Efficient attention variants
Vanilla attention is O(n²) in memory and compute — a 128K-token context would require 128K × 128K = 16 billion attention weights. Several techniques address this:
- FlashAttention (2022, 2023) — Restructures computation to minimize GPU memory reads by tiling. Same mathematical result as standard attention, but 2–4× faster and O(n) memory instead of O(n²). Used in virtually every modern LLM training run.
- Grouped Query Attention (GQA) — Shares K/V heads across multiple Q heads, reducing KV-cache memory during inference. Used in LLaMA 3, Mistral, and most production models.
- Sliding Window Attention (Mistral) — Each token attends only to a local window of W tokens. Reduces compute from O(n²) to O(n·W). Extended via sparse global attention for very long contexts.
- Multi-Query Attention (MQA) — All Q heads share a single K/V head — extreme memory savings at the cost of some quality.
Practice questions
- What is multi-head attention and why is it better than single-head attention? (Answer: Multi-head attention runs h attention functions in parallel on d_model/h-dimensional projections of Q, K, V. Each head can specialise in different relationship types: head 1 may capture syntactic relationships, head 2 semantic similarity, head 3 coreference. Single-head attention is forced to average all relationship types into one representation. Multi-head concatenates all h outputs (each d_v dimensional) and projects back to d_model — capturing diverse interaction patterns simultaneously. BERT-base: 12 heads, GPT-3: 96 heads.)
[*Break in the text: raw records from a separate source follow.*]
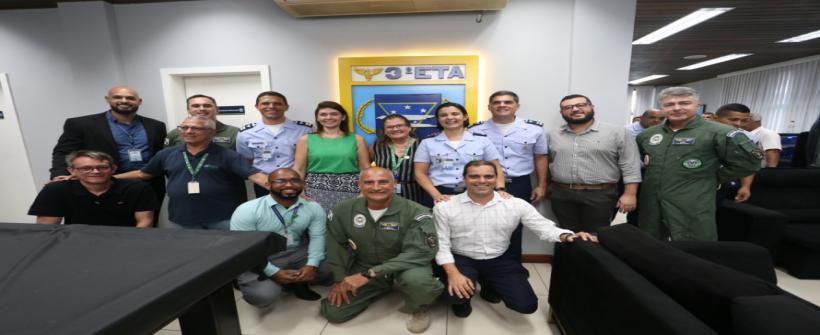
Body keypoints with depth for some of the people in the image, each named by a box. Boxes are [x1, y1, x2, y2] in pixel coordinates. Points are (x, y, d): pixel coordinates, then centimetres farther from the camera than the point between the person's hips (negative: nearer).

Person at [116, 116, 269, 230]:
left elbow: (254, 175, -18)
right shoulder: (166, 154, 8)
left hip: (224, 219, -4)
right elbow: (143, 174, 23)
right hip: (180, 220, 4)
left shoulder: (226, 155, -7)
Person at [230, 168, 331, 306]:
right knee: (263, 295, -27)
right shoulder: (247, 210, -15)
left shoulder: (313, 207, -5)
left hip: (297, 254, 3)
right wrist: (274, 273, -22)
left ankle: (295, 281, 5)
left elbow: (317, 237, -5)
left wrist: (312, 265, -22)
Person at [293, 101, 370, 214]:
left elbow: (365, 168, 5)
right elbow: (299, 169, 4)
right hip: (316, 191, 0)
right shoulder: (306, 140, 5)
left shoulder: (356, 139, 5)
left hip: (350, 190, 1)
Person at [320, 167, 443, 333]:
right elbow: (336, 245, 3)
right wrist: (339, 279, -4)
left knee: (417, 279, -37)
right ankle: (382, 288, 21)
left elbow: (420, 252, -28)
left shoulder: (416, 212, -22)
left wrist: (369, 274, -30)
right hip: (363, 268, 5)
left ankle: (418, 309, 2)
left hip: (405, 267, -4)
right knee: (333, 313, -3)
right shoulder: (343, 210, -9)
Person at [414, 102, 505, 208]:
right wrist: (436, 195, -11)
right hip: (441, 194, -1)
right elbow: (420, 173, 2)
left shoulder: (483, 141, 6)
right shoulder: (427, 143, 4)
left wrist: (500, 189, -8)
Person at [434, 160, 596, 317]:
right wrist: (453, 273, -22)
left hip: (500, 261, 3)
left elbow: (545, 228, -7)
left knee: (526, 305, -7)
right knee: (456, 292, -30)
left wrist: (567, 236, -29)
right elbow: (441, 245, -8)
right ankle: (461, 299, 12)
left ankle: (490, 283, 25)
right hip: (462, 260, -2)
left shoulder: (516, 204, -7)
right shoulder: (445, 207, -12)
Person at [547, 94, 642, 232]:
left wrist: (630, 194, -8)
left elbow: (630, 166, -3)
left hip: (600, 196, -2)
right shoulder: (552, 135, 6)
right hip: (561, 195, 3)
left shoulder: (617, 133, -2)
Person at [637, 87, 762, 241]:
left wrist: (711, 179, -1)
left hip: (693, 208, -4)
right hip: (650, 203, 5)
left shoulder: (717, 132, -7)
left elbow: (748, 161, -6)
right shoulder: (648, 134, 7)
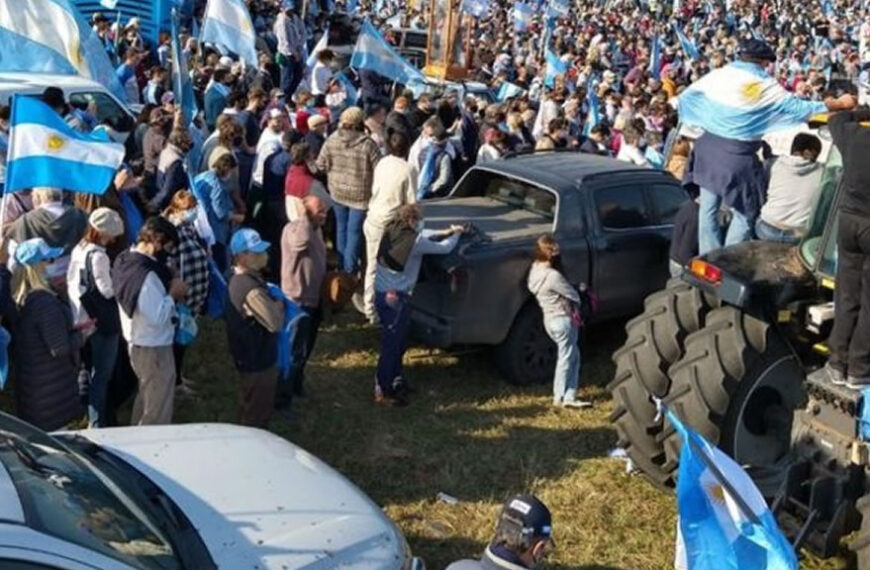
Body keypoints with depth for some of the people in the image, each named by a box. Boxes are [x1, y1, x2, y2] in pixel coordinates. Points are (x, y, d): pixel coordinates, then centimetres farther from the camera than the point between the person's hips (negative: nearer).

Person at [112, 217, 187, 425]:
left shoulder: (125, 261, 2)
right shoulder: (146, 274, -28)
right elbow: (157, 317, -30)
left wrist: (168, 292, 0)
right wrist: (173, 295, -17)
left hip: (136, 343, 10)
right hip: (154, 349, -10)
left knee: (145, 400, 25)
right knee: (158, 412, 3)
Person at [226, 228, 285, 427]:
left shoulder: (238, 279, 2)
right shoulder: (251, 289, -30)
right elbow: (275, 323, -27)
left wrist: (273, 304, -5)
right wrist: (279, 306, -8)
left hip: (248, 357, 10)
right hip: (258, 361, -10)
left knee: (249, 411, 26)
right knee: (256, 418, 6)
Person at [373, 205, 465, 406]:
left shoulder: (390, 232, 4)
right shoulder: (415, 242, -18)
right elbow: (444, 248, -5)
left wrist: (446, 232, 19)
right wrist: (456, 235, 15)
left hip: (381, 293, 9)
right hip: (396, 298, -9)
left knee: (398, 342, 24)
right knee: (391, 346, 1)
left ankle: (395, 380, 37)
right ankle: (383, 393, 8)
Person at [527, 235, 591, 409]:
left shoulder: (535, 270, 2)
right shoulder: (553, 276, -24)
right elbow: (574, 295, -13)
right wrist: (577, 307, 8)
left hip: (550, 319, 9)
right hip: (563, 319, -9)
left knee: (573, 356, 15)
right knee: (566, 358, 4)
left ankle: (569, 397, 14)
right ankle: (560, 398, 13)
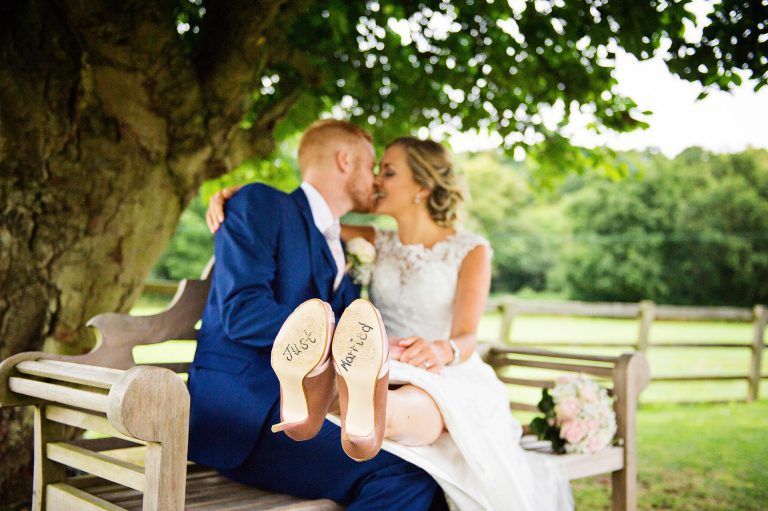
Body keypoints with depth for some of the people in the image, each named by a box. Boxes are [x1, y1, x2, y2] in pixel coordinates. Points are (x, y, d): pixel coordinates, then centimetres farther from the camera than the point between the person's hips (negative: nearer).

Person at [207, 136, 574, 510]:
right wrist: (237, 194, -13)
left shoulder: (470, 251, 1)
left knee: (404, 408, -47)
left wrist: (441, 350, -37)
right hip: (385, 377, 5)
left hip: (446, 380, -4)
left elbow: (466, 337, -12)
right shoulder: (377, 243, 13)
- What is cross-attention (used in encoder-decoder transformers) and how does it differ from self-attention? (Answer: Self-attention: Q, K, V all come from the same sequence. Each token attends to all tokens in the same sequence. Cross-attention: Q comes from the decoder sequence; K and V come from the encoder's output. The decoder queries the encoder's representations. This allows the decoder to 'look at' the full input context while generating each output token. Used in T5, BART, and the original Transformer for machine translation — each output word attends to relevant input words.)
- What is the computational complexity of self-attention and why does it limit context length? (Answer: Self-attention: O(n² · d) where n = sequence length, d = model dimension. For n=128K and d=4096: 128,000² × 4,096 ≈ 67 trillion operations per layer. The quadratic term in n is the bottleneck — doubling context length quadruples attention computation. Memory: storing the n×n attention matrix requires O(n²) memory — 16GB just for the attention weights at 128K context. FlashAttention (Dao et al.) reduces memory to O(n) using tiled computation but cannot reduce the O(n²) compute.)
- What does attention weight visualisation reveal about what transformers 'pay attention to'? (Answer: Attention weights visualise which tokens the model focuses on when computing each token's representation. Research findings: (1) Some heads track syntactic structure (subject-verb agreement). (2) Others track coreference (pronoun → antecedent). (3) In early layers: local syntactic patterns. In later layers: semantic relationships. Caveat: attention ≠ explanation — high attention weight does not necessarily mean causal importance. Gradient-based attribution methods (Integrated Gradients, SHAP) are more reliable for explanation.)
- What is Flash Attention and why is it critical for production LLM serving? (Answer: FlashAttention (Dao et al. 2022): IO-aware attention algorithm that tiles the attention computation across GPU SRAM blocks, avoiding writing the full n×n attention matrix to HBM (GPU RAM). Standard attention: 4 reads/writes to HBM. FlashAttention: 1 read/write. Speedup: 2–4× faster. Memory: O(n) instead of O(n²). Critical for production because: long-context serving (128K) is only practical with FlashAttention — without it, a 128K context sequence requires 64GB just for the attention matrix. FlashAttention-2 and -3 further improve throughput by better GPU thread scheduling.)